While carrying out her doctoral research fieldwork for 18 months in Taiwan, she was a Visiting Associate in the department of Sociology at Academia Sinica (Taipei). Since her BA and MA studies in Italy, Elisa has been trained in Mandarin and has undertaken long-term fieldwork in China (with fieldtrips in Guangdong, Zhejiang, Shaanxi, Qinghai and Gansu), where she has been affiliated first with Hangzhou’s Zhejiang University and later with Guangzhou’s Zhongshan University. She is interested in carrying out ethnographic research in mainland China and Taiwan and among the Chinese diaspora elsewhere.
After graduation from SOAS, she became a Postdoctoral Researcher in Social Anthropology at King's College London.
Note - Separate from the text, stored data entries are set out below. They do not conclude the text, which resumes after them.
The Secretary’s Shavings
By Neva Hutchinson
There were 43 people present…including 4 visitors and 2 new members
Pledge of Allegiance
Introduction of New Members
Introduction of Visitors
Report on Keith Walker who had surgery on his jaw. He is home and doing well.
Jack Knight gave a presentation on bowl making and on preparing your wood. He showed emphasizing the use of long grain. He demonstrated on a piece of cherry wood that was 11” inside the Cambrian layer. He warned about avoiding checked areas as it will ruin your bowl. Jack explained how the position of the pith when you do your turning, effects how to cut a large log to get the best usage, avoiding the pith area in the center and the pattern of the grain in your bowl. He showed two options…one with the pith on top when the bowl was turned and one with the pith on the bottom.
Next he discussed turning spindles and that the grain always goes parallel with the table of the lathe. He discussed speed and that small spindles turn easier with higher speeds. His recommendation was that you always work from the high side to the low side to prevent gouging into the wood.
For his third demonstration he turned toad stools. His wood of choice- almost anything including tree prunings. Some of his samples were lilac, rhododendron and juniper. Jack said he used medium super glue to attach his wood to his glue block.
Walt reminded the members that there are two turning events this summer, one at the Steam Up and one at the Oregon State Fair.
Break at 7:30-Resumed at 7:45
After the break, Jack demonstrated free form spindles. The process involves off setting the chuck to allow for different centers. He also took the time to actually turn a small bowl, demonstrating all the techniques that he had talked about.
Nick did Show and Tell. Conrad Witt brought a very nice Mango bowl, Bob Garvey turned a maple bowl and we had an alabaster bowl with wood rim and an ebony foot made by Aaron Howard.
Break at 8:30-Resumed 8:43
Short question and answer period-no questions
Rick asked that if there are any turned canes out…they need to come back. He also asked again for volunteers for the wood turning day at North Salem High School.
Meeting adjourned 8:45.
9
My PhD thesis interrogates the relations between modernity and practices of everyday life in Asian cities. After the Chinese Civil War, members of the Nationalist army and their families were settled in dedicated villages (juancun) in Taiwan. Against the background of urban renewal, the dwellers of these historical, vernacular villages are now being resettled into modern high-rise apartments. Based on 18 months of fieldwork carried out during the year of the imminent relocation in one of the last military villages in Taipei, my research aims to understand urban renewal as a process of rupture. It asks how three generations of juancun inhabitants cope with relocation and negotiate their personal and collective memories, their sense of belonging and their social and political identities.
Dialectically relating architecture, objects, memory and everyday practices, and by considering modernity itself as an extremely ambiguous and dual force, I show how the inhabitants facing relocation are caught up in contradictory coping strategies: memorializing community life by looking at the past, while at the same time projecting into the future in an impulse of enthusiastic aspiration.
Further, I examine modernity as a force characterized by “extreme separation, scission and duality” (Lefebvre 1995:169), altering and reconfiguring relationships at the micro-level, while on a macro-level, separating lived memory and memory-places in the process of memorialization of vernacular settlements and heritage conservation. Throughout, the thesis questions the meaning of progress in capitalist modernity, while advocating for a sustainable and social way of dwelling.